Most were available at national retailers in the US, such as Walmart, Home Depot and Amazon.

However, many of the ingredient lists are comparable to products sold in the UK and other countries.

Scientists at the Environmental Working Group (EWG) found that more than 530 VOCs were present throughout the range.

According to the California Department of Toxic Substances Control or the European Chemicals Agency, 193 of them are considered potentially dangerous to human health.

They could cause health problems such as respiratory damage, increased risk of cancer, developmental problems and fertility problems, experts say.

The cleaning products with the most VOCs, which were emitted frequently and in the highest concentrations, were conventional cleaning products.

The five with the highest hazard indices included 2-butoxyethanol, isopropanol, toluene and chloroform.

These ingredients are most commonly found in multi-purpose surface cleaners, glass cleaners, floor strippers and degreasers and have been linked to allergic skin reactions, drowsiness, suspected genetic defects, organ damage and cancer.

Other substances highlighted included: ethanol, propylene glycol ether, propylene glycol, D-limonene, propylene glycol butyl ether, 2-hexoxyethanol, acetic acid, 1-butoxy, 2,2,4-trimethyl-1,3-pentanediol diisobutyrate (TXIB). , acetaldehyde, nonanal, decanal, formaldehyde and methylene chloride.

The authors said that VOCs in cleaning products affect air quality both indoors and outdoors, but indoor contamination is two to five times higher, with some estimates as high as 10 times higher.

Some products emit VOCs for days, weeks or even months, they added.


Dr.
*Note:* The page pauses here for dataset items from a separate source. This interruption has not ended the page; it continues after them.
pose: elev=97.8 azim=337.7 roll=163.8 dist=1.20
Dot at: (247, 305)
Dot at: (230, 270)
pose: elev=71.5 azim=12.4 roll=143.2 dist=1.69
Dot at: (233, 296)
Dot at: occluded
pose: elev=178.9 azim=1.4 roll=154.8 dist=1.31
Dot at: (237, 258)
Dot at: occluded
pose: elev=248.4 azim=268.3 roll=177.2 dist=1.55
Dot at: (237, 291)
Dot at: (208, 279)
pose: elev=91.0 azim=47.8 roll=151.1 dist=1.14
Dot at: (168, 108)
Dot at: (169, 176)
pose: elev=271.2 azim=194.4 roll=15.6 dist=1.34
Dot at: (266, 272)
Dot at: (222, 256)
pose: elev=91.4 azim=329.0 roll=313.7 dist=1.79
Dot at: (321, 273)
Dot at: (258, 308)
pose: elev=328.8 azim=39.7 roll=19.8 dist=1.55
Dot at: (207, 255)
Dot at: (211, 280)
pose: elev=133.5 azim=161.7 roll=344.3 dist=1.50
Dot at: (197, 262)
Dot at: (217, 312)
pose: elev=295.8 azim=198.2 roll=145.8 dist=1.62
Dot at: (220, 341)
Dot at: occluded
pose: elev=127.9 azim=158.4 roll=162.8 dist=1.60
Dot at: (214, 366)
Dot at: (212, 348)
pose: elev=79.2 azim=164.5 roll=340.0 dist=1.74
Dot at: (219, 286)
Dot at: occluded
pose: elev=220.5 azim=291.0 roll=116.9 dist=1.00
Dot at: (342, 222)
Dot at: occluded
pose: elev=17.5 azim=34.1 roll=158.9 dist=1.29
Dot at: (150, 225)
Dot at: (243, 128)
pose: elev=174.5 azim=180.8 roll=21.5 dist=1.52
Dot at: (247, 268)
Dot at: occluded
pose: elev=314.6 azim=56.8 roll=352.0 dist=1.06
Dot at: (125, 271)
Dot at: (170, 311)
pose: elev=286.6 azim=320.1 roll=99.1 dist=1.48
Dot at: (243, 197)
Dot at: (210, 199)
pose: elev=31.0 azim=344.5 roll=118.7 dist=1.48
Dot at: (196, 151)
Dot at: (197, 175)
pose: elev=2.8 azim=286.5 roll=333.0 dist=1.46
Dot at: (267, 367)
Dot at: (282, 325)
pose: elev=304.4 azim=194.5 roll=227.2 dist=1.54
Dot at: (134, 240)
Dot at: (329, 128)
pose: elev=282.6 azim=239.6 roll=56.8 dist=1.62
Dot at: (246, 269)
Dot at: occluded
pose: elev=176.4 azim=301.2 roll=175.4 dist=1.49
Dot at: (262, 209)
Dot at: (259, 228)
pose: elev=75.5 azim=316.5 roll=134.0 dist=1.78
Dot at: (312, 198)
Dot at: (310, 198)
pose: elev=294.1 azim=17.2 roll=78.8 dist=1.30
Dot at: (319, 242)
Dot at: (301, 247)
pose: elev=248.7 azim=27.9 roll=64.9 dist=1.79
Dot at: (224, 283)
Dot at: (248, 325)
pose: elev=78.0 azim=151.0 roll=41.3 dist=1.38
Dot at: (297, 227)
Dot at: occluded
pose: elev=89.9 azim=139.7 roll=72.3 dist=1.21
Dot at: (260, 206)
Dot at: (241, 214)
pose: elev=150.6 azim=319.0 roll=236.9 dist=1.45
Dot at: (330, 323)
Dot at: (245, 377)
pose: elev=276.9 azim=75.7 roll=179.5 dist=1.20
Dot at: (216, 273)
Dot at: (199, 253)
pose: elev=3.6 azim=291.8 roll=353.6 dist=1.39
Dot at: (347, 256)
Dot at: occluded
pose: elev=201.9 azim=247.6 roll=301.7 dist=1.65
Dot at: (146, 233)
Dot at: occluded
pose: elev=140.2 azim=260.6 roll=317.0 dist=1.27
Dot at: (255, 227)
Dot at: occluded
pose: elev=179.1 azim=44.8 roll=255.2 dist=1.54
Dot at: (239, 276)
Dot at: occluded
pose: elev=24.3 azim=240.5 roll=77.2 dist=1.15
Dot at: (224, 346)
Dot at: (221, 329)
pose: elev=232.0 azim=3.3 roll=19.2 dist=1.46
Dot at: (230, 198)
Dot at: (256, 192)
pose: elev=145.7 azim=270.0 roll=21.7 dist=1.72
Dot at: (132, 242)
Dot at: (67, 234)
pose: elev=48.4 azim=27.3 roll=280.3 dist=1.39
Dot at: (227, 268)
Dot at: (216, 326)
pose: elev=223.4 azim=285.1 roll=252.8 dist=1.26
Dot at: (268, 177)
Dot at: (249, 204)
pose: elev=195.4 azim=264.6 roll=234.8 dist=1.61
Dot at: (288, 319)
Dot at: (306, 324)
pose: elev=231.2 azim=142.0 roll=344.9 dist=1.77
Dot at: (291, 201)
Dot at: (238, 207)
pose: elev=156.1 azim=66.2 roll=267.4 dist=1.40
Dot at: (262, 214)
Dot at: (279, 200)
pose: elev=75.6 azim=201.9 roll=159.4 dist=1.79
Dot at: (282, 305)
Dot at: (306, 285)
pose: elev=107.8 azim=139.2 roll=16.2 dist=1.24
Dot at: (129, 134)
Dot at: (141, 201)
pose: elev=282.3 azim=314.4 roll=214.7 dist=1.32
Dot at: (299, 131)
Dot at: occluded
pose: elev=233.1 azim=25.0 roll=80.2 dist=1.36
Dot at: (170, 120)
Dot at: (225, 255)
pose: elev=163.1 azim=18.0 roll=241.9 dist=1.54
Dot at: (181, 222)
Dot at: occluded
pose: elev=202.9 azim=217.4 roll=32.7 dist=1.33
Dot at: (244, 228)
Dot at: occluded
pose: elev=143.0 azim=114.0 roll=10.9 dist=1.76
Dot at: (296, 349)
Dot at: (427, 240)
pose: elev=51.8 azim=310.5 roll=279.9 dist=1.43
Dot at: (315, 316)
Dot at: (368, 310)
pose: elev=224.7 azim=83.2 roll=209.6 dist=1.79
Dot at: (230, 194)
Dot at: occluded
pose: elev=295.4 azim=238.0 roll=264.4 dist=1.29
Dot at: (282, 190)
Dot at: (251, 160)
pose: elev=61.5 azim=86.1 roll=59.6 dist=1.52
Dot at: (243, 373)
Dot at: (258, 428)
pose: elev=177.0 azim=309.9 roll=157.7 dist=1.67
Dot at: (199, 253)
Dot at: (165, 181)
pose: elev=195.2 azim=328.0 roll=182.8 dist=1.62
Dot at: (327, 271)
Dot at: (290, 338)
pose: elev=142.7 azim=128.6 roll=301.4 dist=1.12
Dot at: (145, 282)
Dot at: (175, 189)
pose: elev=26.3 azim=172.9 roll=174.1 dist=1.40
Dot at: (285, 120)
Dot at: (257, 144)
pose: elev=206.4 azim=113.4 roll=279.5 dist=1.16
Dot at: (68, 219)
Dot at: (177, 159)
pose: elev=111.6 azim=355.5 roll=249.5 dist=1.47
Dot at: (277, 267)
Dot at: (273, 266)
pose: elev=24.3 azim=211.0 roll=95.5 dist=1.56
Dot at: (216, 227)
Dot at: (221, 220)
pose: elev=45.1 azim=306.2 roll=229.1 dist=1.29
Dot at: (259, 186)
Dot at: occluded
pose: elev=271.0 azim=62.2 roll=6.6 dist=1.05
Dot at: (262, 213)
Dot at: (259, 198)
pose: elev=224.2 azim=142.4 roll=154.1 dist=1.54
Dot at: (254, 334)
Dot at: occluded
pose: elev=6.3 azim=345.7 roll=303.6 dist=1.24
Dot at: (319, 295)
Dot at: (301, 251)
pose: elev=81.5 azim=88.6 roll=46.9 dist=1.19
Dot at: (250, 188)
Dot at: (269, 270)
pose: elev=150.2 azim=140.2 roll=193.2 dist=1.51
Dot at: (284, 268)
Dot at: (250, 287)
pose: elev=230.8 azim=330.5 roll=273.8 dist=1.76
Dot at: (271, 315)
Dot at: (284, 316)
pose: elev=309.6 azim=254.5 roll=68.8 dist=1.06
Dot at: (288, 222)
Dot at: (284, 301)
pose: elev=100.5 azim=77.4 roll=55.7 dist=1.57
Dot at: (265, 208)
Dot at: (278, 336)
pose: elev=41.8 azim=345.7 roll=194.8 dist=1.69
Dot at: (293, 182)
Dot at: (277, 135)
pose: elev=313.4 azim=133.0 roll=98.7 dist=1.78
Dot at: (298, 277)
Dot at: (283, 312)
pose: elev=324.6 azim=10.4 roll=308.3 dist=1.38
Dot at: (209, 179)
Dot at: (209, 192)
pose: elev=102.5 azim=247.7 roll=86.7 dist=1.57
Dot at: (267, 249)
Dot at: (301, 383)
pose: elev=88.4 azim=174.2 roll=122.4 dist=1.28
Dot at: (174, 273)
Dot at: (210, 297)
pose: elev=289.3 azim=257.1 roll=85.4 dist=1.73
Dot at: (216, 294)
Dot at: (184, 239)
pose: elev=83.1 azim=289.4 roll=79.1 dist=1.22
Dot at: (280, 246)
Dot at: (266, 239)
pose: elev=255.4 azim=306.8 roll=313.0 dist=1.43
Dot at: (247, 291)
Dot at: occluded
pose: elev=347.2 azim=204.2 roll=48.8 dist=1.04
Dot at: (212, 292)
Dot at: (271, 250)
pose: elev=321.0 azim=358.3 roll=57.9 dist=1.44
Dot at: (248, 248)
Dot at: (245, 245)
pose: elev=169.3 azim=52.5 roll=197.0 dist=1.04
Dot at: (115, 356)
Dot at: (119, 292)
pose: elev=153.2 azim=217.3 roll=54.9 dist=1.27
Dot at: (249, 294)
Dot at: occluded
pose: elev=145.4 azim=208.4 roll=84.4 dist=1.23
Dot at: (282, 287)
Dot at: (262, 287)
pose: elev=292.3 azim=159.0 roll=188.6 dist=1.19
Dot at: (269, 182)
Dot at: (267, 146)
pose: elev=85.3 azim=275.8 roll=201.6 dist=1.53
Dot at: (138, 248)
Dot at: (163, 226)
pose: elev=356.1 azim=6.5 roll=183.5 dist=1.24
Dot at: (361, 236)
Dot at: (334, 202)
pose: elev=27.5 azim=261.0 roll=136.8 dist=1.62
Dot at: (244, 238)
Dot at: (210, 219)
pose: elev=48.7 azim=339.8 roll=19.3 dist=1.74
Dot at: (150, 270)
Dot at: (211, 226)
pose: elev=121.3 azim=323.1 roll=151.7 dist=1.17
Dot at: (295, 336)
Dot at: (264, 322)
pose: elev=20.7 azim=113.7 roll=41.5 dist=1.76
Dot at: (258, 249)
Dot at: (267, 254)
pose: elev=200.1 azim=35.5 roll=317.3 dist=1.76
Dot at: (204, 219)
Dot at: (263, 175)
Alexis Temkin, senior toxicologist at EWG, said: “This study is a wake-up call for consumers, researchers and regulators to become more aware of the potential risks associated with the many chemicals that enter our indoor air.”

“Our results highlight one way to reduce exposure to dangerous VOCs – by choosing products that are ‘green’, particularly those that are ‘green’ and ‘fragrance-free’.”

The peer-reviewed study, published in the journal Chemosphere, concluded that products labeled as “green” emit, on average, about half the VOCs compared to conventional products.

The green products classified as “fragrance-free” also produced the lowest VOC emissions – almost eight times less than conventional and four times less than green products whose labels contained fragrances.

Dr. Temkin said this pattern also applies to the number of VOCs considered hazardous in the products.

She said: “The eco-friendly products emitted, on average, just four chemicals classified as hazardous, compared to around 15 for eco-friendly fragranced products and 22 for conventional products.”

“This suggests that choosing green or green and fragrance-free cleaning products may make sense for consumers concerned about indoor air quality and potential health risks.”

Research shows that people who work in the cleaning industry have a 50 percent higher risk of developing asthma and a 43 percent higher risk of chronic obstructive pulmonary disease (COPD), while women who work in this field do too are at increased risk of lung cancer, the authors said.

Children’s health may also be at risk, as some studies have found that increased use of certain room cleaners during pregnancy and infancy is associated with a higher risk of childhood asthma and wheezing.

Samara Geller, senior director of cleaning science at EWG, said: “These cleaning products can harm our health, but they can also harm the environment.”

“The results of the study have implications not only for human health, but also for environmental health.

“Volatile organic compounds emitted from consumer products can contribute to outdoor air pollution and increase existing environmental concerns.

“A 2018 study estimated that half of the VOCs responsible for air pollution come from consumer products.”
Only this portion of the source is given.